**ZIEL DER ÜBUNG**: Geben Sie die Zeilen der Datensätze unverändert wieder, beginnend mit der Zeile, die „order: Geraniales“ enthält, und endend mit der Zeile, die „locality: Wilmington.“ enthält.

**EXTRAHIERTE DATEN**:

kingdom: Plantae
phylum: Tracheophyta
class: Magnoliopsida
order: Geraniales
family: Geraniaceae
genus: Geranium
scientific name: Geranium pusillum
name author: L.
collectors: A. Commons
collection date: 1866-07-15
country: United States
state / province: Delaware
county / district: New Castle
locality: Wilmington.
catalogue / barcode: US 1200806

...

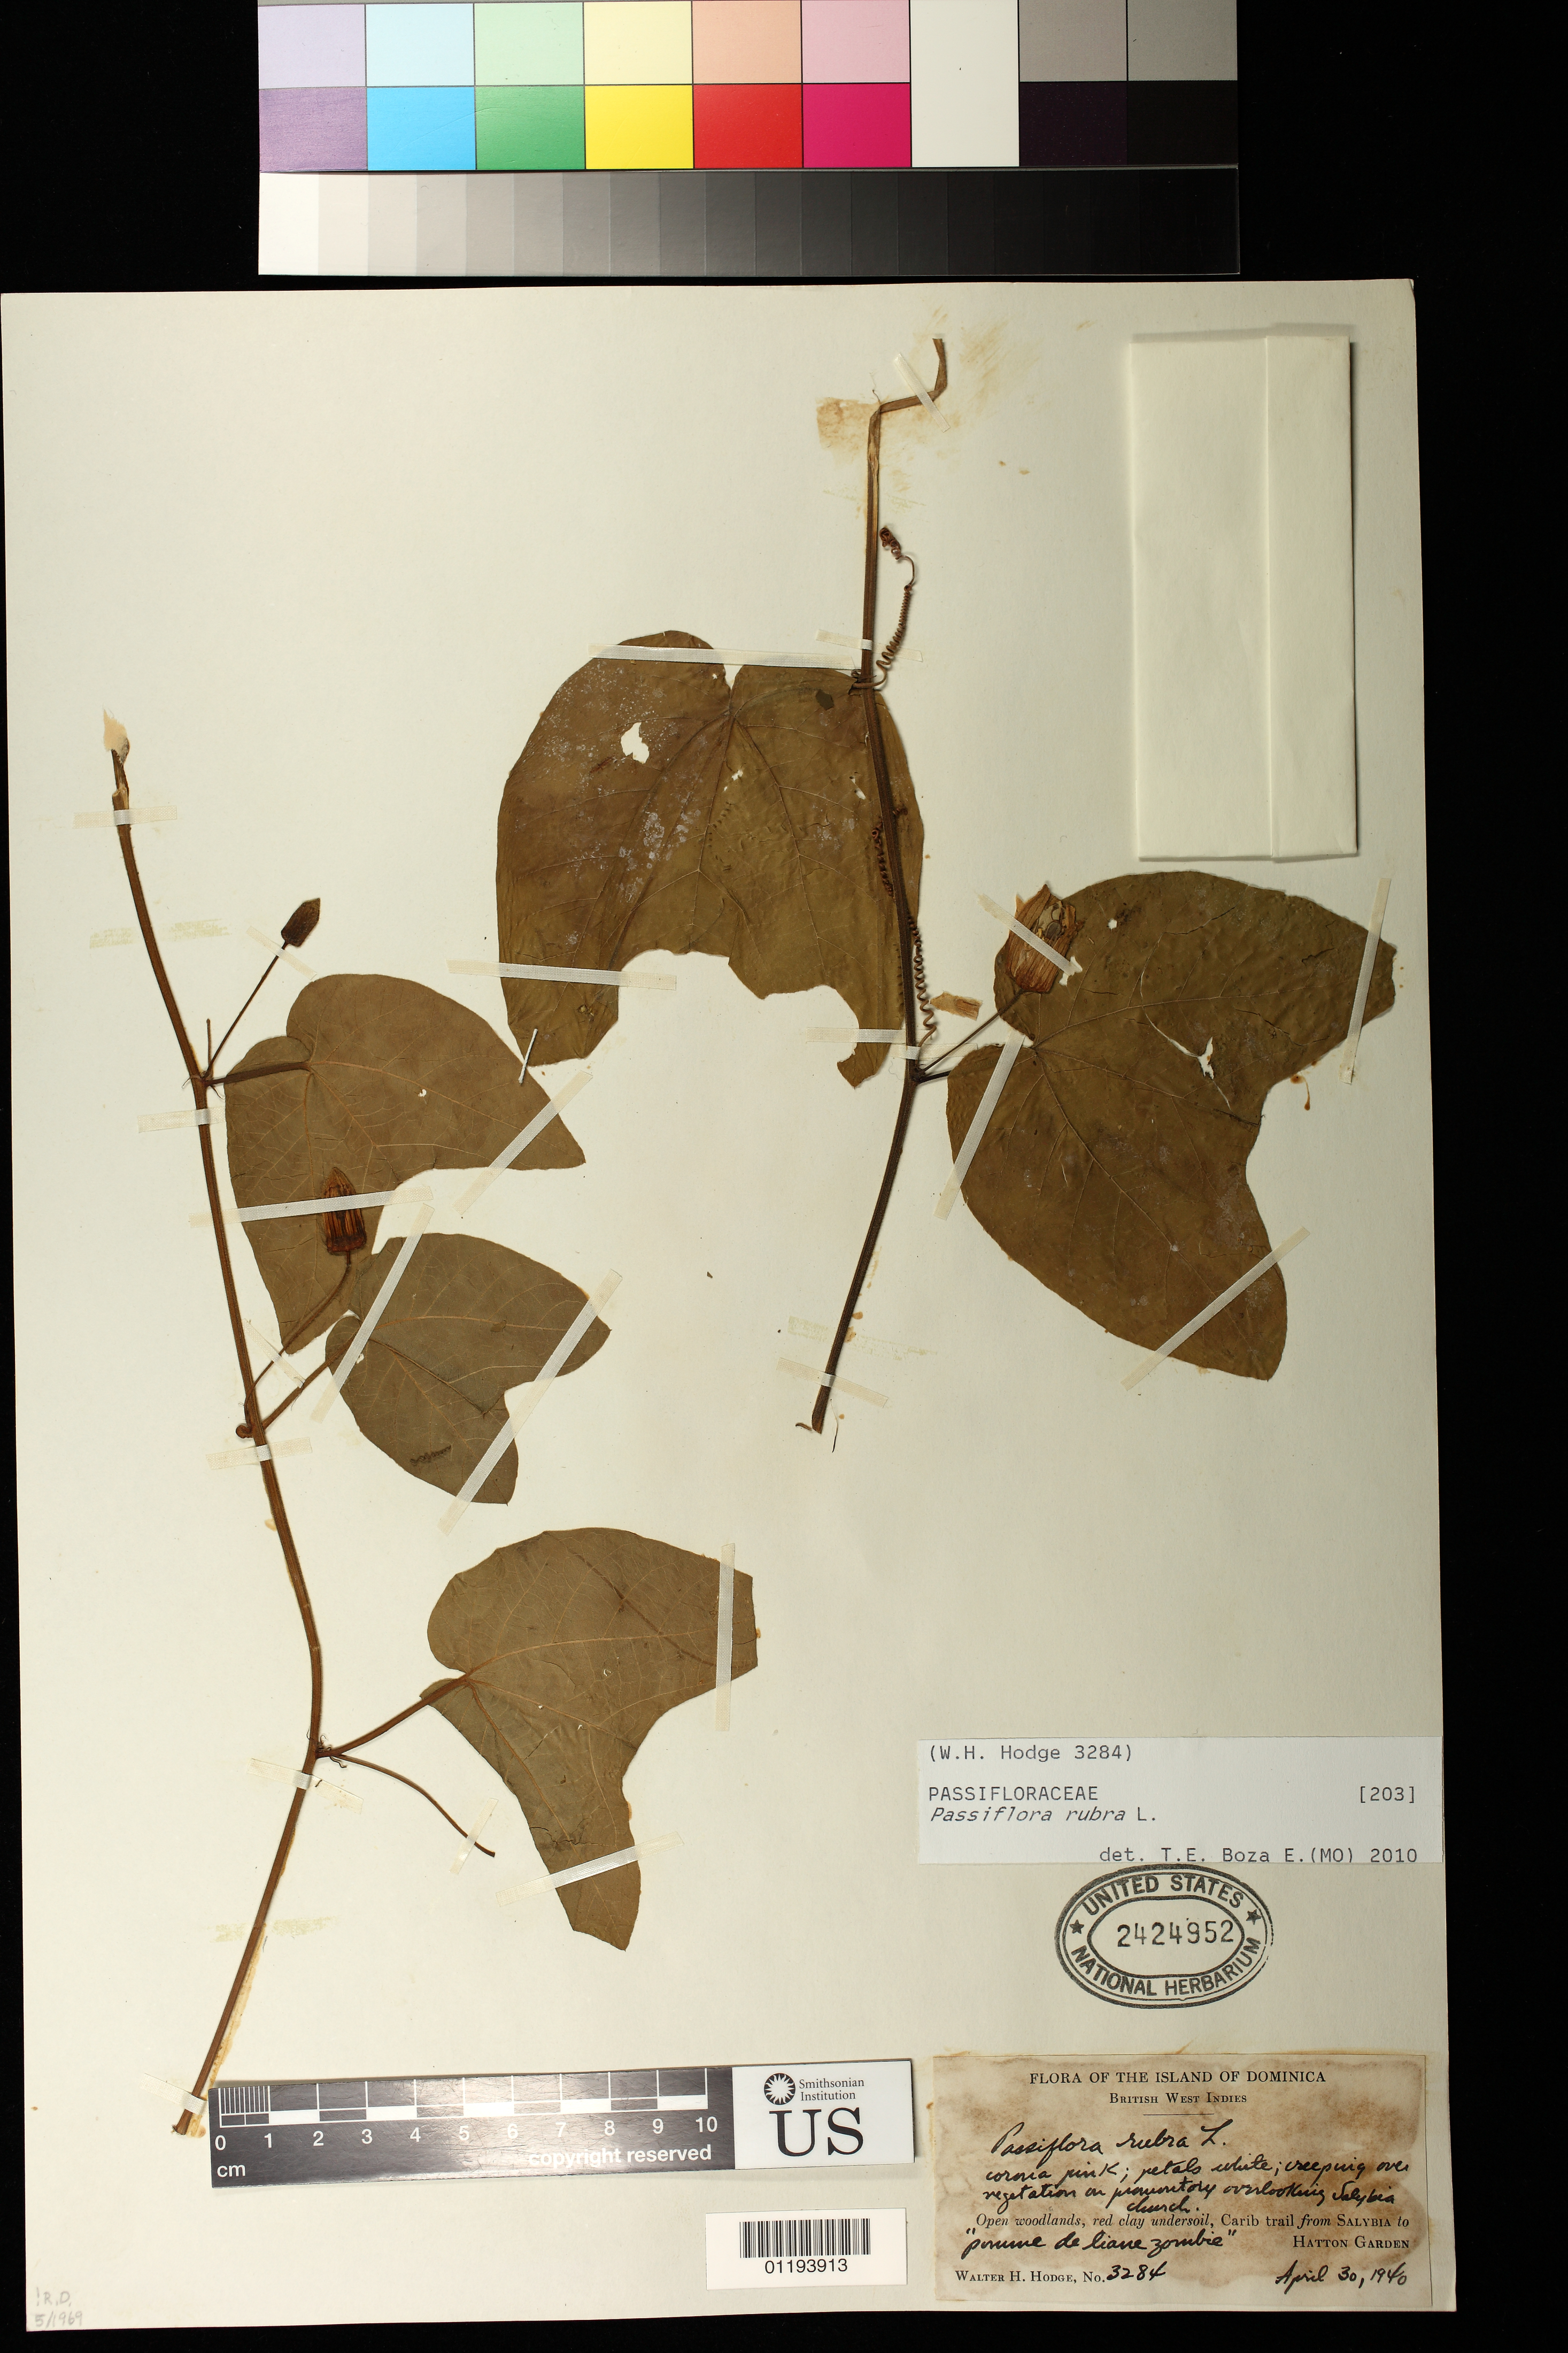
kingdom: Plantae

==

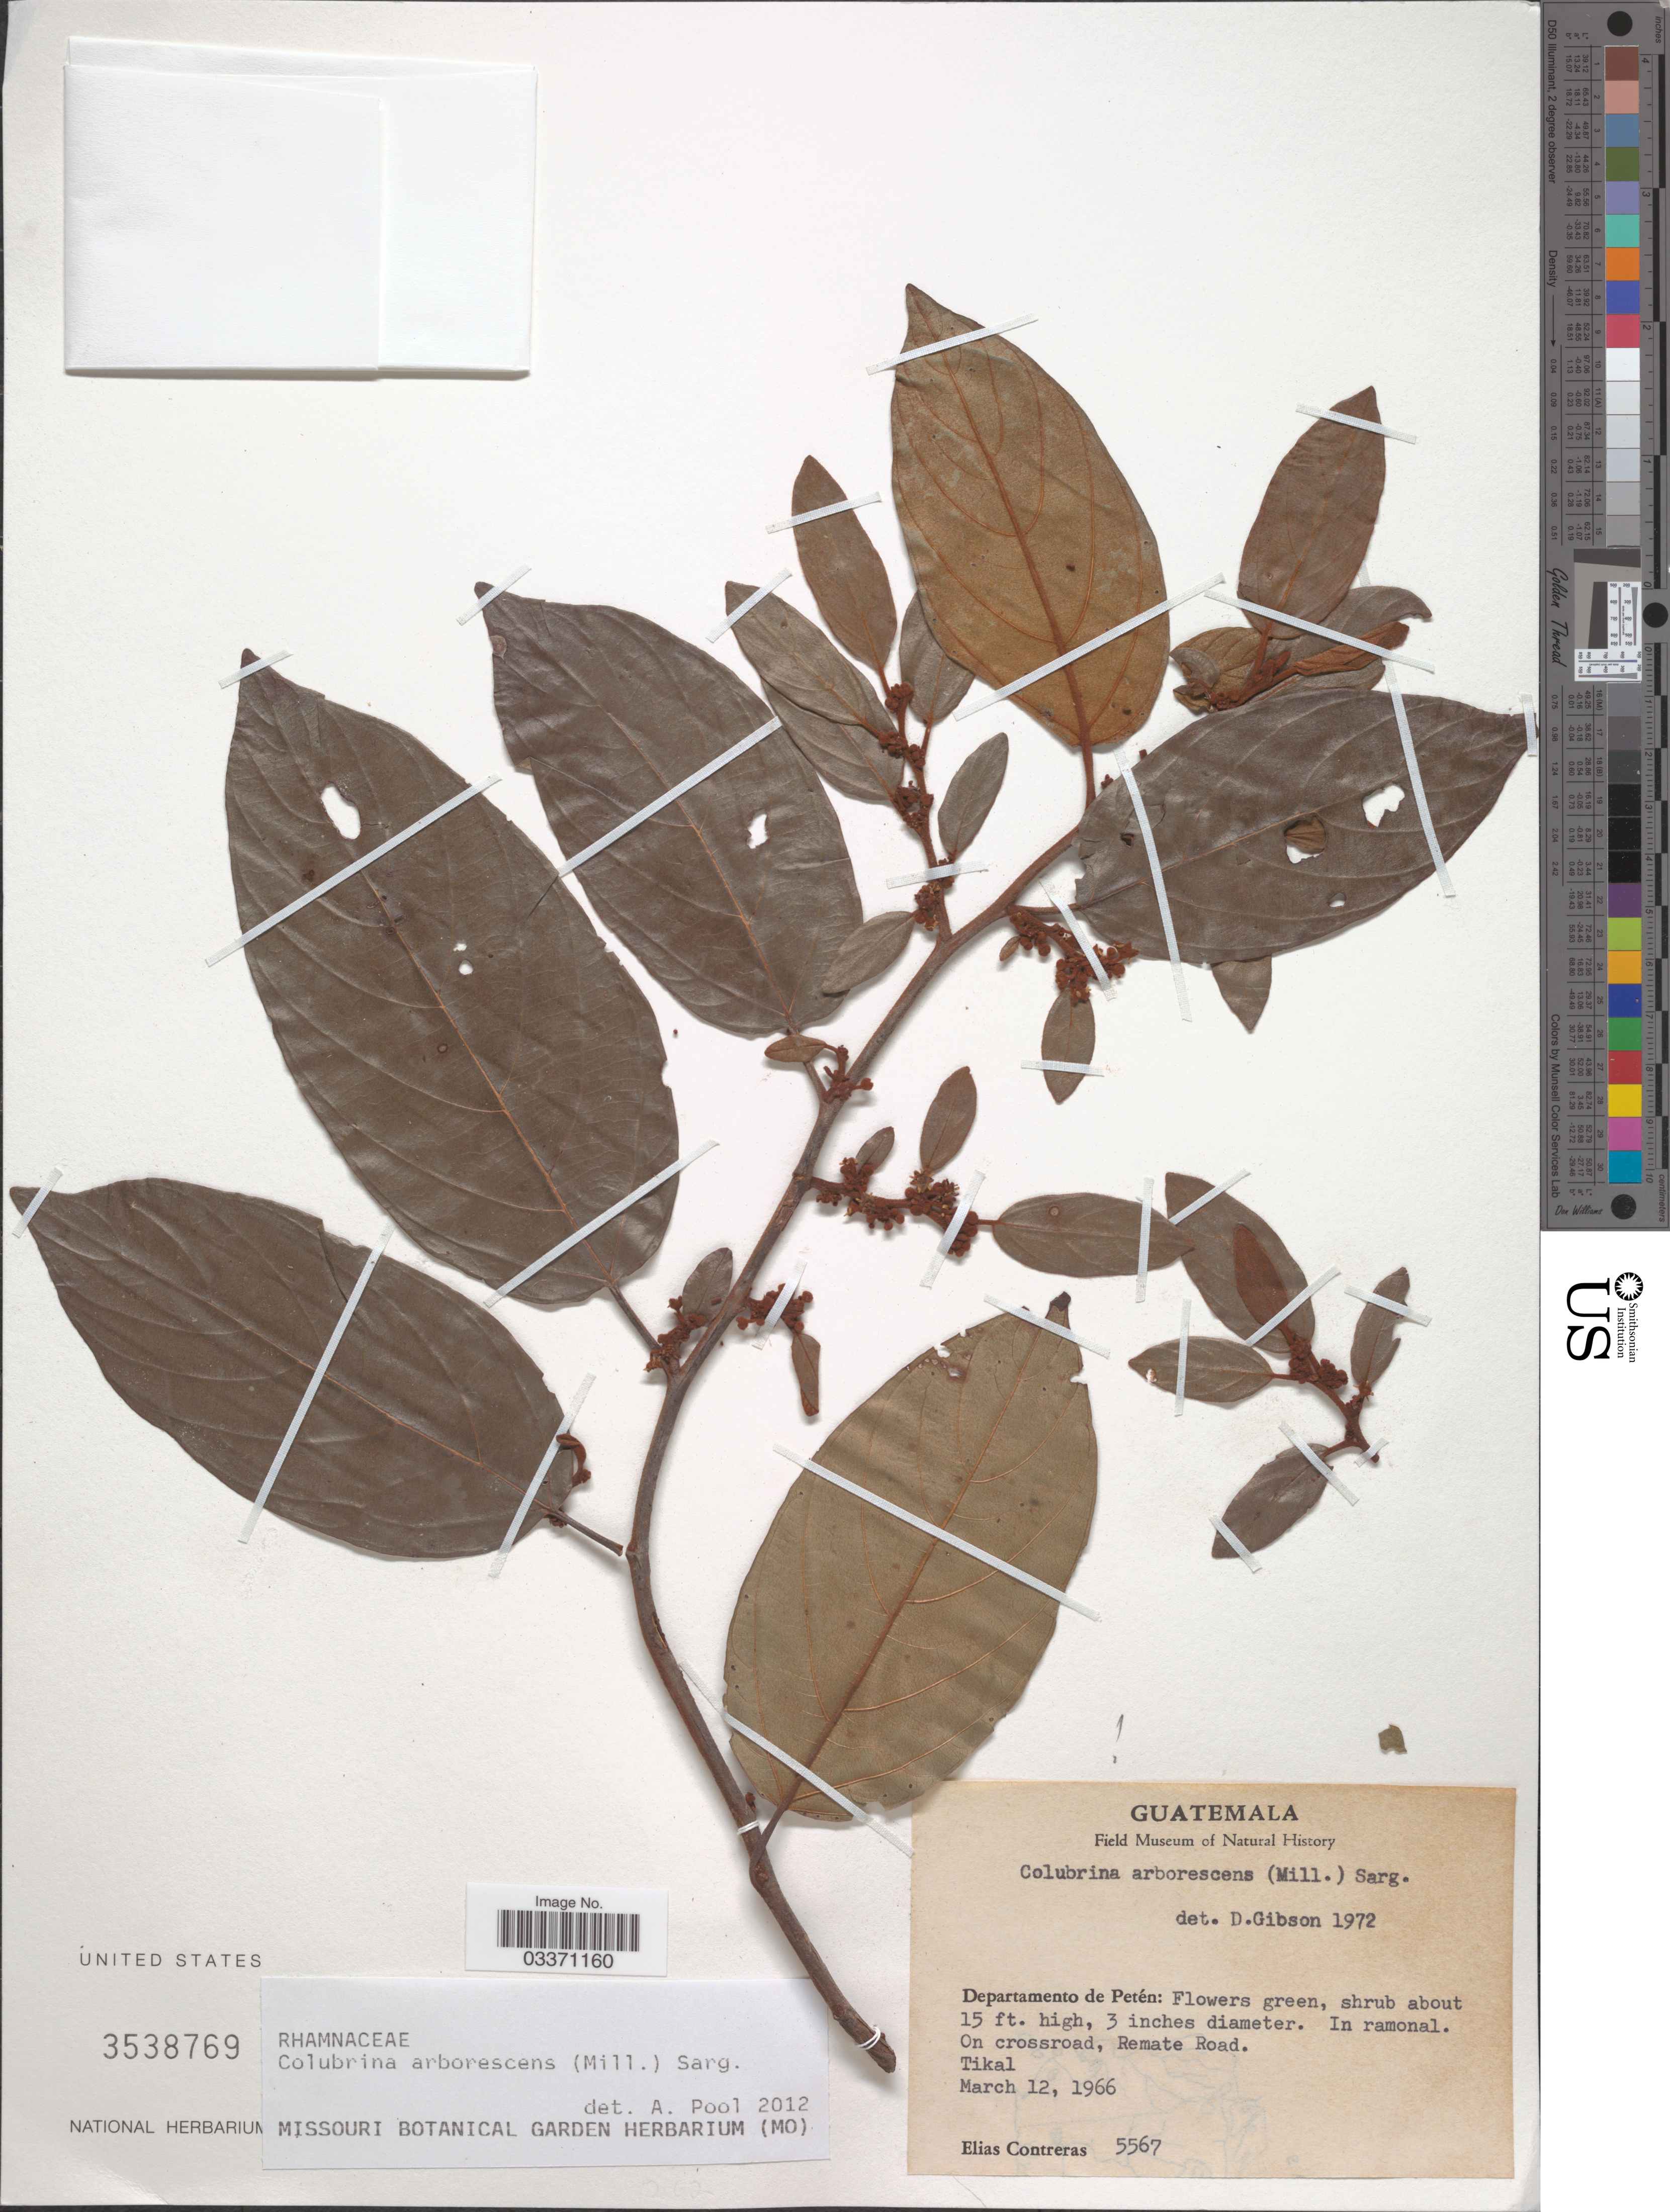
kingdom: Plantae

**LÖSUNG DER ÜBUNG**:
order: Geraniales
family: Geraniaceae
genus: Geranium
scientific name: Geranium pusillum
name author: L.
collectors: A. Commons
collection date: 1866-07-15
country: United States
state / province: Delaware
county / district: New Castle
locality: Wilmington.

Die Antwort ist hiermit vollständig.